Transcribe exactly everything in the data below from the line containing "thumb mcp: (156, 186)" down to the line containing "middle dip: (370, 58)", both lines included and nothing further.
----- SUPPLIED MATERIAL
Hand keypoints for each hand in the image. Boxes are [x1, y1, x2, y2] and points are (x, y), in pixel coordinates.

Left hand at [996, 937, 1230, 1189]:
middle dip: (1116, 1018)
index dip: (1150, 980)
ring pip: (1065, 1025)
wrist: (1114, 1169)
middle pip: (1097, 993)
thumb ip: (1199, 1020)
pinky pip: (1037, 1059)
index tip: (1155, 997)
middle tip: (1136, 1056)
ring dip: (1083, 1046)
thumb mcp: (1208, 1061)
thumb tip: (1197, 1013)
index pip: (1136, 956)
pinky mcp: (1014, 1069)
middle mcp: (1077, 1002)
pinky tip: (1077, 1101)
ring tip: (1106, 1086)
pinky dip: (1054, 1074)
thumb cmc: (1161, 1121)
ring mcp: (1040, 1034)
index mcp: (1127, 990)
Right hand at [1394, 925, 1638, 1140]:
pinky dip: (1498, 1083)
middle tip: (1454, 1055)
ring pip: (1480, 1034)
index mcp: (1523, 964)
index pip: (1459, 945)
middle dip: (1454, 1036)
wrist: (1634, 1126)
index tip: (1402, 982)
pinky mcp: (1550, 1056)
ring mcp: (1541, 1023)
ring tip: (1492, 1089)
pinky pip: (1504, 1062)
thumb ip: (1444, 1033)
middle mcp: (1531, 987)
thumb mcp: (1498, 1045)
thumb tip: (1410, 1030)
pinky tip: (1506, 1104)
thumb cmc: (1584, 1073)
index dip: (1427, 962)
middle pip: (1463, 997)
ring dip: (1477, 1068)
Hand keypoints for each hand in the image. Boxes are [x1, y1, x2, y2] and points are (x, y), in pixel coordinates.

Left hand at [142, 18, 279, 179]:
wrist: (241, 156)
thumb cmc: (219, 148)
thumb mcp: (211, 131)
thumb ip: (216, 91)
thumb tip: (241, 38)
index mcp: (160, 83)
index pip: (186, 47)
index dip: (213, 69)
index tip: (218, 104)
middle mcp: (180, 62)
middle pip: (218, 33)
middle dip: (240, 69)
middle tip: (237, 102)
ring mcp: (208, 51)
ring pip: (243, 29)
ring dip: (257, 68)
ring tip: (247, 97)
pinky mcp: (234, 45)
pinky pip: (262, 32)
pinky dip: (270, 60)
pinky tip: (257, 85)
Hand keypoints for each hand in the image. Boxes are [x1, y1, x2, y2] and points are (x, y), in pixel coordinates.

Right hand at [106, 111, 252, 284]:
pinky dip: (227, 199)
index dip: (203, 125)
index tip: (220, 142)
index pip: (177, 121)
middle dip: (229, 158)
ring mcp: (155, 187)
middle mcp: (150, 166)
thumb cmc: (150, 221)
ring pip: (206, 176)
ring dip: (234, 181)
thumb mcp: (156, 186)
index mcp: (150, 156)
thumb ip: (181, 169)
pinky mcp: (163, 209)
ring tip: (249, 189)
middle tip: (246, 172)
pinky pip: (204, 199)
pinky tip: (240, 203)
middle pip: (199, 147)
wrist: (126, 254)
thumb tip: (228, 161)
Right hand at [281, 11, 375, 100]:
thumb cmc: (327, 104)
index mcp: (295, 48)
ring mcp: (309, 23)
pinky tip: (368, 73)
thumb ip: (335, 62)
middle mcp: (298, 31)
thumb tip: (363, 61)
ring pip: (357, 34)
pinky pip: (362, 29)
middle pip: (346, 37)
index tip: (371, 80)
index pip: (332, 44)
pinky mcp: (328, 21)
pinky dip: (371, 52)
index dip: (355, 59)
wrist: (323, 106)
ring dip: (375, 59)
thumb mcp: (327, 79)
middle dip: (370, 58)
----------
----- SUPPLIED MATERIAL
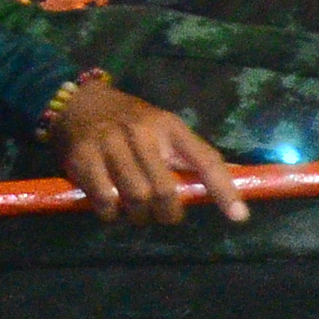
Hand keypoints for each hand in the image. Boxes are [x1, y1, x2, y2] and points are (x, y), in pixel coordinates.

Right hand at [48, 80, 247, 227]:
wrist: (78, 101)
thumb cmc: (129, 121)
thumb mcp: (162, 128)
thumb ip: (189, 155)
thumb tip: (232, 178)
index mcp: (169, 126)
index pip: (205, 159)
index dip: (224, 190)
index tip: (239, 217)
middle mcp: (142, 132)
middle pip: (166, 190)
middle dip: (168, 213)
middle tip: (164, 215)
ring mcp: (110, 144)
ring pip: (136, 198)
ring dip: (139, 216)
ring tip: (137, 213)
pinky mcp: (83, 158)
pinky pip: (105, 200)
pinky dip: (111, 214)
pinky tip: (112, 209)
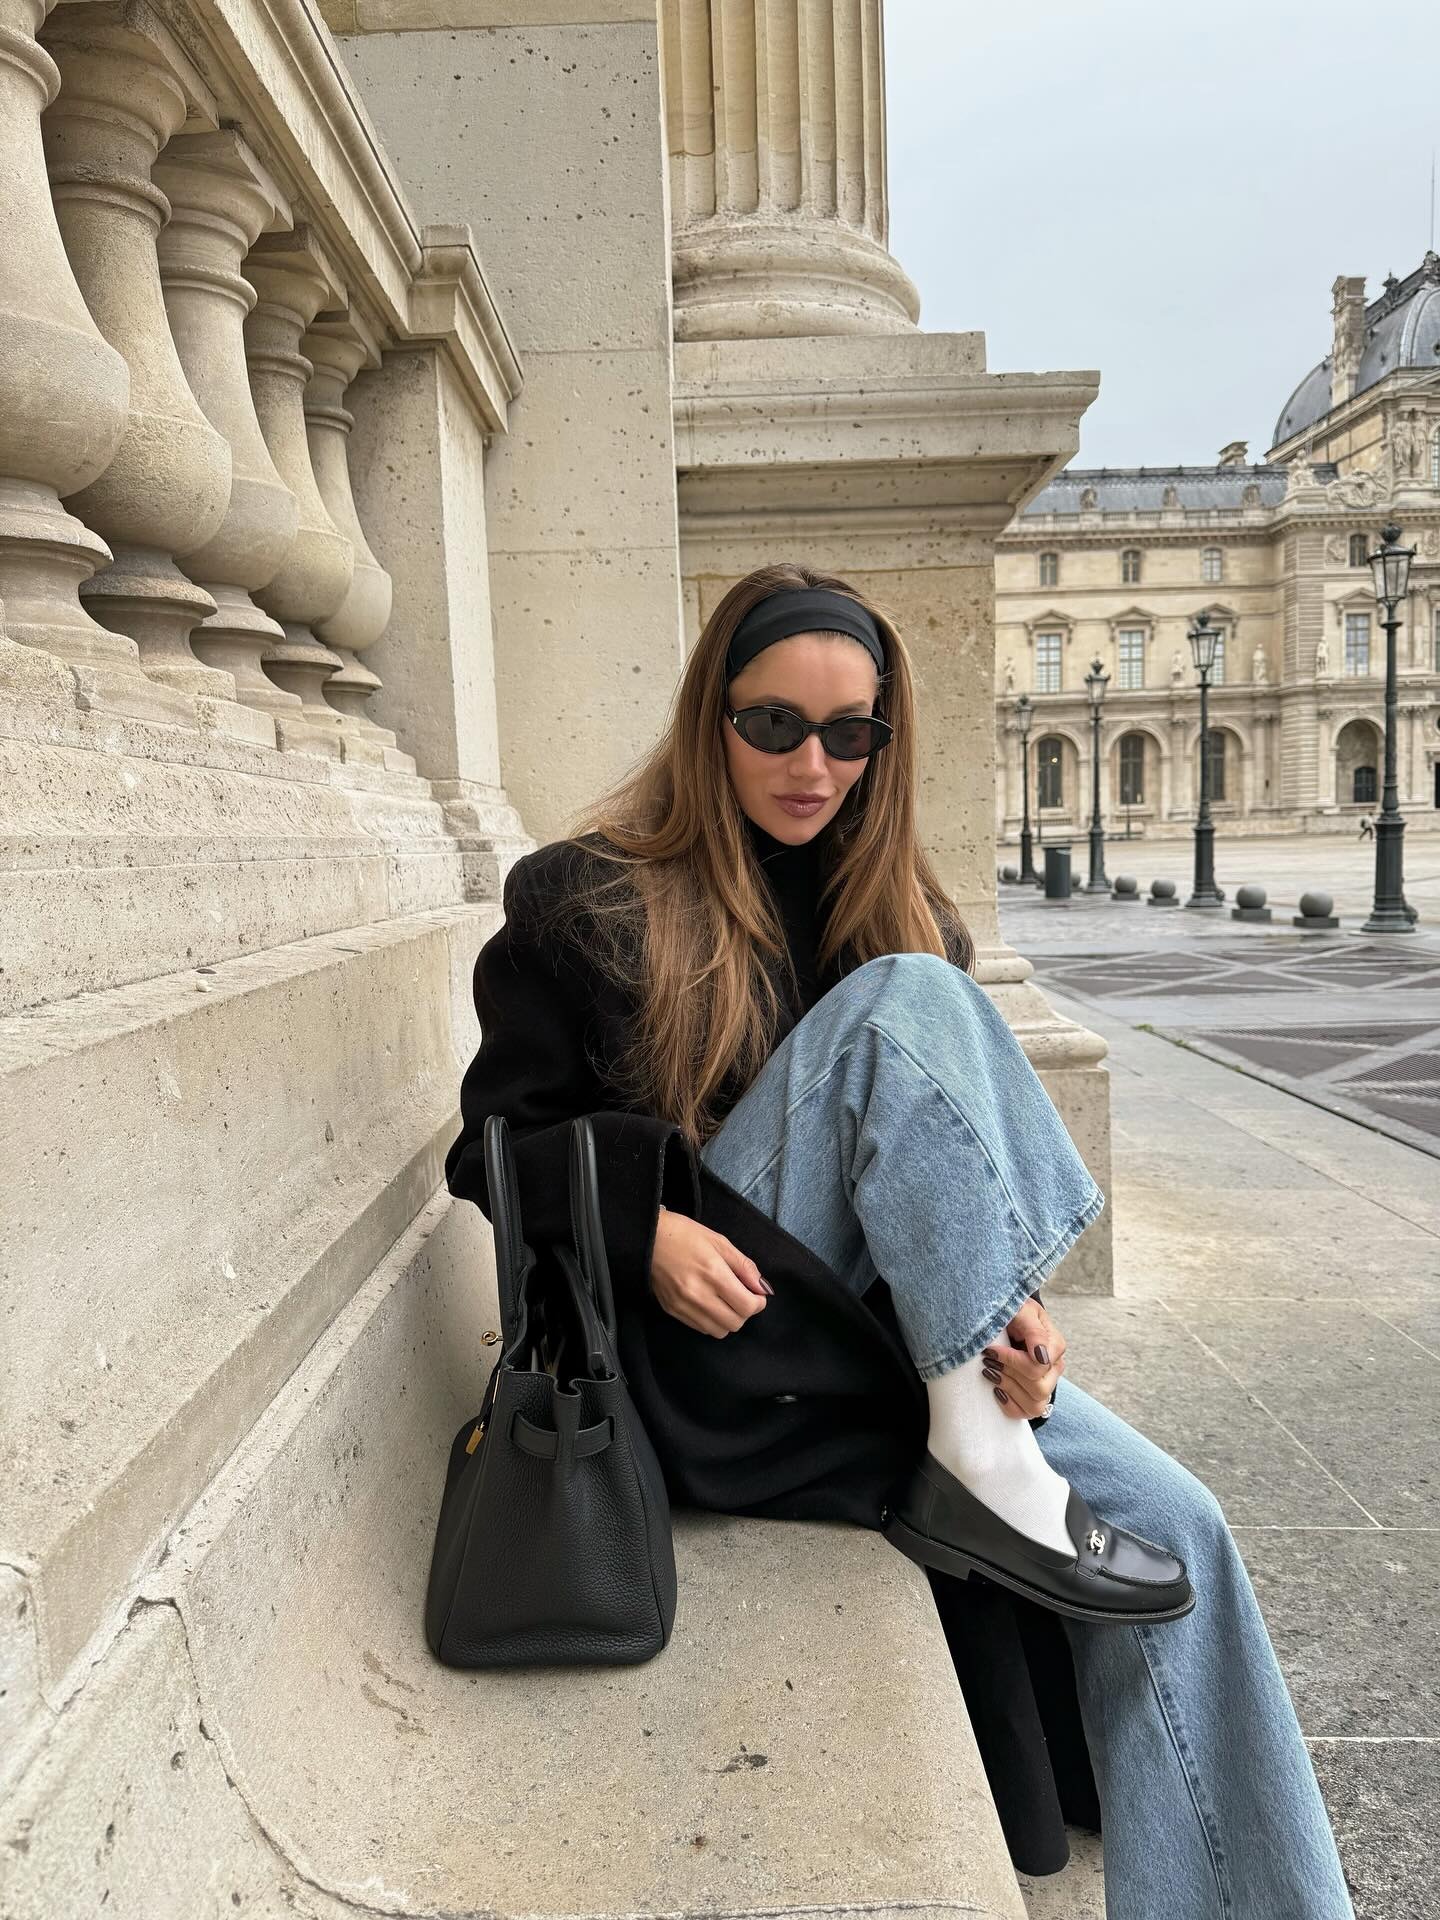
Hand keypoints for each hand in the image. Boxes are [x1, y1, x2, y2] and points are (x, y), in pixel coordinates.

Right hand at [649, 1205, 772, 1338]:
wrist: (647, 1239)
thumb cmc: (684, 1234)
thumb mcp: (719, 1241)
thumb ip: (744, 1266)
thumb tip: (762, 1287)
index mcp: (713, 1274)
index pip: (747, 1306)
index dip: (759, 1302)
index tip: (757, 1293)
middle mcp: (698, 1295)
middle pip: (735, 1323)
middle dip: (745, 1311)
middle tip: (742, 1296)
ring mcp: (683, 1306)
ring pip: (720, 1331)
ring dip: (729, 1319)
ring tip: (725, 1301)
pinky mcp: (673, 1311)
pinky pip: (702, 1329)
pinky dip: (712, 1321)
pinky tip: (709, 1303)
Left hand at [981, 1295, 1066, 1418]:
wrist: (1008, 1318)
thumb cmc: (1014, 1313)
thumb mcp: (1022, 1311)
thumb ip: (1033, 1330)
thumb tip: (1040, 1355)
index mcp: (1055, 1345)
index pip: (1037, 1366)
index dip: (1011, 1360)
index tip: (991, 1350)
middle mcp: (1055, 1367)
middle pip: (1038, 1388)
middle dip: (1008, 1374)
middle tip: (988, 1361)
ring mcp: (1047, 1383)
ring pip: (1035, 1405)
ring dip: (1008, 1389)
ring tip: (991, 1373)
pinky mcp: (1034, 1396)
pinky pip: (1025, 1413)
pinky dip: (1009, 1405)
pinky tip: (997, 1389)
----------
## RESPONSE TO THIS EXERCISE
thumb mcp: (156, 186)
index mcp: (150, 156)
thumb ip: (181, 169)
pinky mcp: (163, 209)
ring tip: (249, 189)
middle tip: (246, 172)
pinky pip: (204, 199)
pinky tip: (240, 203)
middle pip: (199, 147)
wrist: (126, 254)
thumb tip: (228, 161)
Right hand at [281, 11, 375, 100]:
thumb cmc: (327, 104)
index mcp: (295, 48)
ring mcp: (309, 23)
pinky tip: (368, 73)
thumb ip: (335, 62)
middle mcp: (298, 31)
thumb tip: (363, 61)
ring pip: (357, 34)
pinky pip: (362, 29)
middle pip: (346, 37)
index tip: (371, 80)
index pip: (332, 44)
pinky mcp: (328, 21)
pinky dip: (371, 52)
index dip: (355, 59)
wrist: (323, 106)
ring dip: (375, 59)
thumb mcp: (327, 79)
middle dip: (370, 58)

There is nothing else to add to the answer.